Por: Keimer Oquendo Argel

De aquella costumbre de antaño de ir a visitar a los abuelos, recorrer sus humildes, pero acogedoras casas, solo queda un bonito recuerdo. Por lo menos para quienes tuvimos la dicha de vivir tan inigualable experiencia, entendemos que es muy poco probable volver contar con ese privilegio. Ahora, existen miles de maneras para ilustrar un poco esas épocas de abundancia.

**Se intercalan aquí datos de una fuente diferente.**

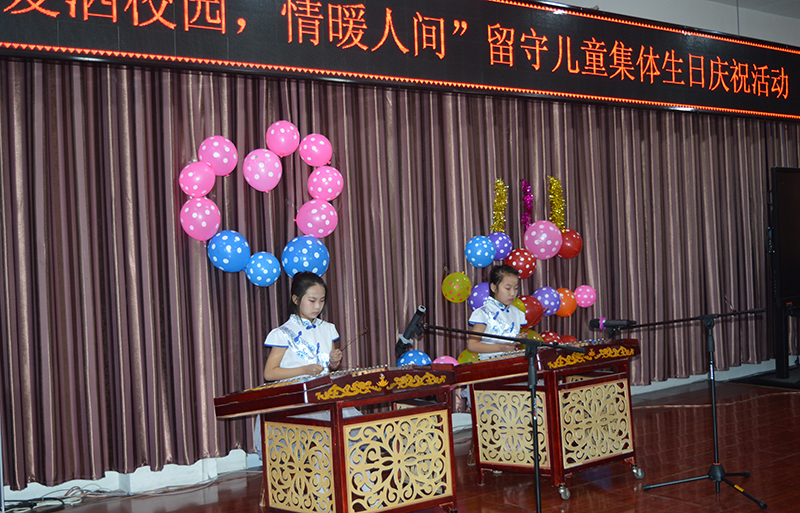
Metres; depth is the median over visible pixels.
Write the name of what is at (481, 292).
balloon
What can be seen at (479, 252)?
balloon
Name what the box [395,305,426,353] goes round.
microphone
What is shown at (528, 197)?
tinsel garland
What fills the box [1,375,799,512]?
stage floor
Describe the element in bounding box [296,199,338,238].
balloon
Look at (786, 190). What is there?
television
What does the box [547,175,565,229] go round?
gold tinsel
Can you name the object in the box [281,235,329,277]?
balloon
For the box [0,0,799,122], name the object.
led sign
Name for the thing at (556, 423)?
stand
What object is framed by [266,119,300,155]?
balloon
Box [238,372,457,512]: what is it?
stand
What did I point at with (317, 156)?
balloon
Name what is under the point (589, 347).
dulcimer
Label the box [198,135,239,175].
balloon
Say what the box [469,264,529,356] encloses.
girl
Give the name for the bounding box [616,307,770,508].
microphone stand
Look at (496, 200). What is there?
gold tinsel
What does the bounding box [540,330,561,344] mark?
red balloon
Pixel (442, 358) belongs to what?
balloon
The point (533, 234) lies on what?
pink balloon
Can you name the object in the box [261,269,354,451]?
girl
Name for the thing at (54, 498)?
cable
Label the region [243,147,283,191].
balloon
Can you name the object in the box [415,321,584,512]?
microphone stand
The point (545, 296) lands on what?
balloon
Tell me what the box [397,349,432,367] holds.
blue balloon
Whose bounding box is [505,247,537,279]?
red balloon
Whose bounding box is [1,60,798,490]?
curtain
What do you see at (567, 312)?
orange balloon
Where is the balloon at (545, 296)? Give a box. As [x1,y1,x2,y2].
[533,286,561,316]
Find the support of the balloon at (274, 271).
attached to the curtain
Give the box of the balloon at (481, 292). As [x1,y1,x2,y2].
[468,281,490,310]
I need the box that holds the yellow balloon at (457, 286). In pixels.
[442,272,471,302]
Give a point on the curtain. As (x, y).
(170, 200)
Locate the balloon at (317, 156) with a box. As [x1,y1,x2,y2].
[299,133,332,166]
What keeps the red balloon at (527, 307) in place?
attached to the curtain
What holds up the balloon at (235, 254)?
attached to the curtain
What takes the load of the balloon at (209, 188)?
attached to the curtain
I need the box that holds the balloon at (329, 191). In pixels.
[307,164,343,201]
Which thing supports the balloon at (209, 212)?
attached to the curtain
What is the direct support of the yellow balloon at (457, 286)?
attached to the curtain
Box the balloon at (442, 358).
[434,355,459,366]
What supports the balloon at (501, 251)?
attached to the curtain
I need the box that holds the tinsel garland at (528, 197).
[520,179,533,231]
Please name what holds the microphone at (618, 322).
attached to the microphone stand at (712, 387)
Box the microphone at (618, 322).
[588,317,635,332]
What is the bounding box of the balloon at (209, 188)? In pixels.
[179,161,215,197]
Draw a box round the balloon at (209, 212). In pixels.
[180,197,221,241]
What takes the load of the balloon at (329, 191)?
attached to the curtain
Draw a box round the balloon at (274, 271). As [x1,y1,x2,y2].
[245,251,280,286]
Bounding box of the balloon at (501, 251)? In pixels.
[489,232,512,260]
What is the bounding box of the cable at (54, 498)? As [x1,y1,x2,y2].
[1,485,106,512]
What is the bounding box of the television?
[769,167,799,377]
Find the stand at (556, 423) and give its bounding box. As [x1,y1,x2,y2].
[463,350,640,497]
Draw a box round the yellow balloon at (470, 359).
[458,349,479,363]
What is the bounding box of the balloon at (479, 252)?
[465,235,495,267]
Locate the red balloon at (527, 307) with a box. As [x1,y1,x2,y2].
[519,293,543,327]
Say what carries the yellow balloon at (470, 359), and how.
attached to the curtain
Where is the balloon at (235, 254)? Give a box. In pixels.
[207,229,250,272]
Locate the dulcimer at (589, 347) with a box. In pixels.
[447,337,639,385]
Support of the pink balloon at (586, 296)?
attached to the curtain
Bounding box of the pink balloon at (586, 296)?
[573,284,596,307]
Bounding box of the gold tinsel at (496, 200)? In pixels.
[490,177,507,232]
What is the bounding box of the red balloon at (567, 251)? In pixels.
[558,228,582,258]
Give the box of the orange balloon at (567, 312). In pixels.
[554,287,576,316]
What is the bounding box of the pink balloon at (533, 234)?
[523,220,562,259]
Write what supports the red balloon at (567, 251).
attached to the curtain

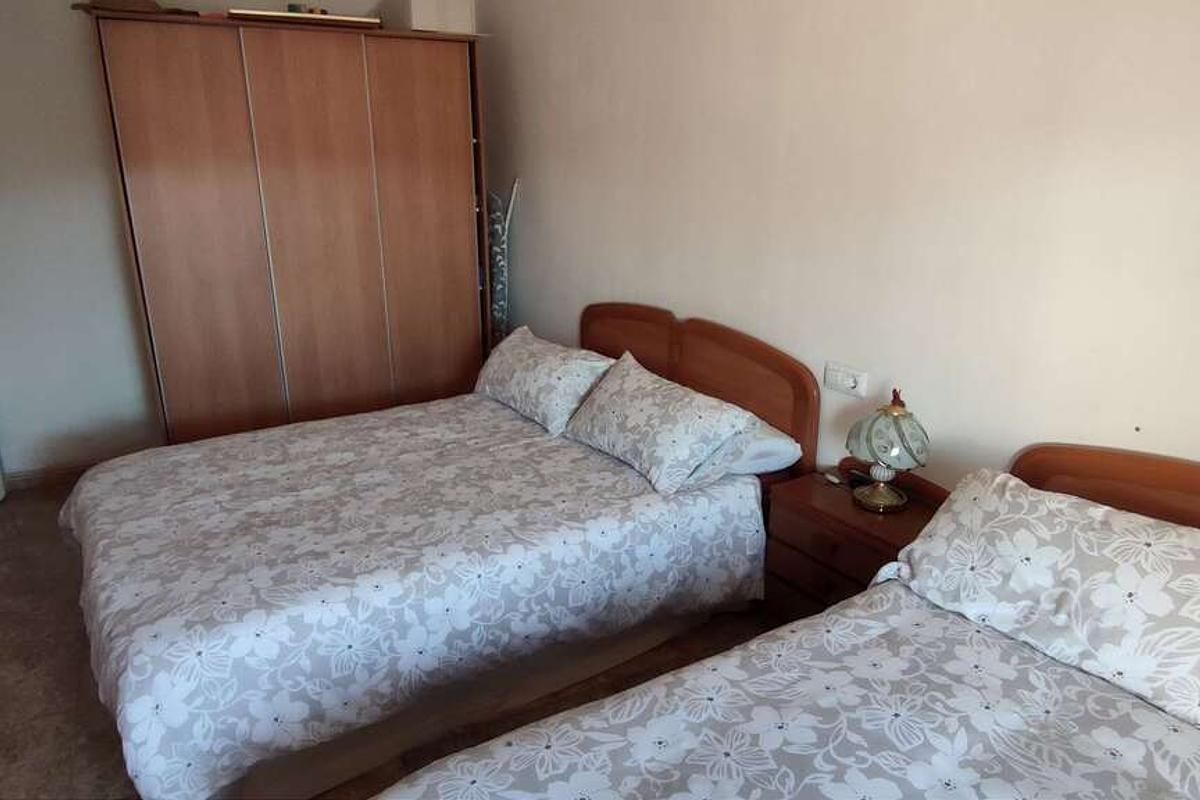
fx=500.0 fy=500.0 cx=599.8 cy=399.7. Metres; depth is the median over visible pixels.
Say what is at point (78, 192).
back wall
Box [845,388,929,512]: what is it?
table lamp
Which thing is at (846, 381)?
wall socket
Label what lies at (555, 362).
pillow
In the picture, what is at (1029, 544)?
pillow
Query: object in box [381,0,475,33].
white box
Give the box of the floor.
[0,474,775,799]
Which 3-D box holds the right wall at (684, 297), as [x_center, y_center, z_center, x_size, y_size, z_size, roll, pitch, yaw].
[0.627,-0.723,2.196,0.147,2.950,5.207,-11,22,-31]
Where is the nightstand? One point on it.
(846, 509)
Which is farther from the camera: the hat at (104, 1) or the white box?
the white box
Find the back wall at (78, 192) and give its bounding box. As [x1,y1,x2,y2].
[0,0,473,482]
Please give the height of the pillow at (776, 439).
0.183 m
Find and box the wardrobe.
[81,8,493,447]
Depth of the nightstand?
1.69 m
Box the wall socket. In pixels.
[823,361,867,397]
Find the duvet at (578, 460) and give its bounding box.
[55,391,768,797]
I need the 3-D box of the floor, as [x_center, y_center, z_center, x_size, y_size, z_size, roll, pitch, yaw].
[-0.800,1.073,1.529,3.849,0.100,5.628,-11,22,-31]
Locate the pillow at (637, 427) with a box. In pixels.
[563,352,757,493]
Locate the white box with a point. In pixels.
(414, 12)
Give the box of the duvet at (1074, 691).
[383,583,1199,799]
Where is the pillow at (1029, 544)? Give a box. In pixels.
[883,469,1199,729]
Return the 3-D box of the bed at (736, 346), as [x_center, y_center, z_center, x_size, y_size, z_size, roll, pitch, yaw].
[-0.603,0.270,2.087,2.391,1.087,1.808,-11,22,-31]
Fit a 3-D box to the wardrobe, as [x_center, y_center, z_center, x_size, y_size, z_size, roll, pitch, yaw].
[-1.618,-0.792,3.130,1.777,2.411,0.821,-11,22,-31]
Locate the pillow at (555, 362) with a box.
[475,326,613,434]
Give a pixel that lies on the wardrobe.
(315, 94)
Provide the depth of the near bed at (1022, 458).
0.96 m
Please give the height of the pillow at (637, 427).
0.317 m
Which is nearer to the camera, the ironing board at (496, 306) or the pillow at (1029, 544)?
the pillow at (1029, 544)
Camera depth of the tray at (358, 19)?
2.45 m
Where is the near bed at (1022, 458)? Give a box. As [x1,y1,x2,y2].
[366,443,1199,799]
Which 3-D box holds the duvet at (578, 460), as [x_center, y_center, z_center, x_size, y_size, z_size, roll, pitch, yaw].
[-0.693,0.456,2.036,2.107,0.491,1.698,-11,22,-31]
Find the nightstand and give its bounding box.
[763,458,944,623]
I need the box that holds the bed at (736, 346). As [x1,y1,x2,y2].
[54,299,814,799]
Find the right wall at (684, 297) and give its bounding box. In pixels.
[475,0,1199,491]
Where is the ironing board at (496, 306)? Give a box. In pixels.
[486,173,520,344]
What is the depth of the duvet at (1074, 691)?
0.91 m
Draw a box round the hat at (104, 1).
[71,0,194,15]
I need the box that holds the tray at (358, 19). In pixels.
[230,9,380,28]
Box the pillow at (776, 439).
[720,419,803,476]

Cada año, para las temporadas especiales, todos los que de alguna manera tuvimos que ausentarnos de los abuelos, nos preparábamos para tomar camino hacia la vereda o el lugar donde ellos se encontraran. Era una total maravilla poder llegar y ser recibidos con un abrazo y un buen desayuno. Las gentes de alrededor se acercaban a curiosear sobre el forastero o los forasteros que recién llegaban. Tíos, primos y personas que lo vieron a uno crecer, gesticulaban con una gran sonrisa, queriendo dar una bienvenida única y seguramente esperar cualquier detalle que se les llevara del pueblo.

Entre tantas cosas, lo que más queda en el recuerdo es la manera en que se compartía, sin necesidad de recurrir a otro medio aparte de las tertulias familiares y las integraciones que se generaban los domingos, donde llegaban más familiares y mataban el marrano o las gallinas, para hacer luego tamales o el sancocho, que alcanzara, incluso, para los vecinos. ¡Qué decir de las idas al río! Mientras algunos lograban hacer sus faenas en la pesca o lavar la ropa, otros aprovechaban para disfrutar de las cálidas y cristalinas aguas de aquél entonces.

Tiempo después, todo fue cambiando. Ya no se logró ver más la montañita que lo obligaba a uno a bajarse del transporte para caminar con las maletas y llegar hasta la casa. Ahora solo era un lugar totalmente plano y árido, de donde extraen minerales y donde no existe el silencio a ninguna hora del día, por consecuencia de toda clase de maquinarias funcionando en el lugar. El río dejó de ser transparente.

Son tantos los cambios a los que nos vimos obligados a adaptarnos, sobre todo a no ver a los abuelos de manera constante o en vacaciones. Ellos de vez en cuando se las arreglaban para comunicarse vía telefónica, pero no alcanzaban a llamar a todos. De alguna manera, fueron sintiéndose solos, cuidándose entre ellos. Eso, hasta que la vida se los permitiera.

Hoy, muchos abuelitos están sufriendo los efectos de este mal momento que atraviesa la humanidad. Aquellos que lograron superar la evolución tecnológica, tal vez entendieron que este cambio nos convertiría en individuos existencialistas y con capacidad para superar cualquier momento difícil.

 A diario, vemos cómo se nos están yendo en medio de tanta soledad. La experiencia está a punto de extinguirse. Queda atrás la costumbre, incluso, de despedirse en sus últimos instantes de vida. Ya no queda tiempo para eso, ni siquiera para agradecerles. Solo podemos decir adiós desde lejos, sin consolarnos siquiera.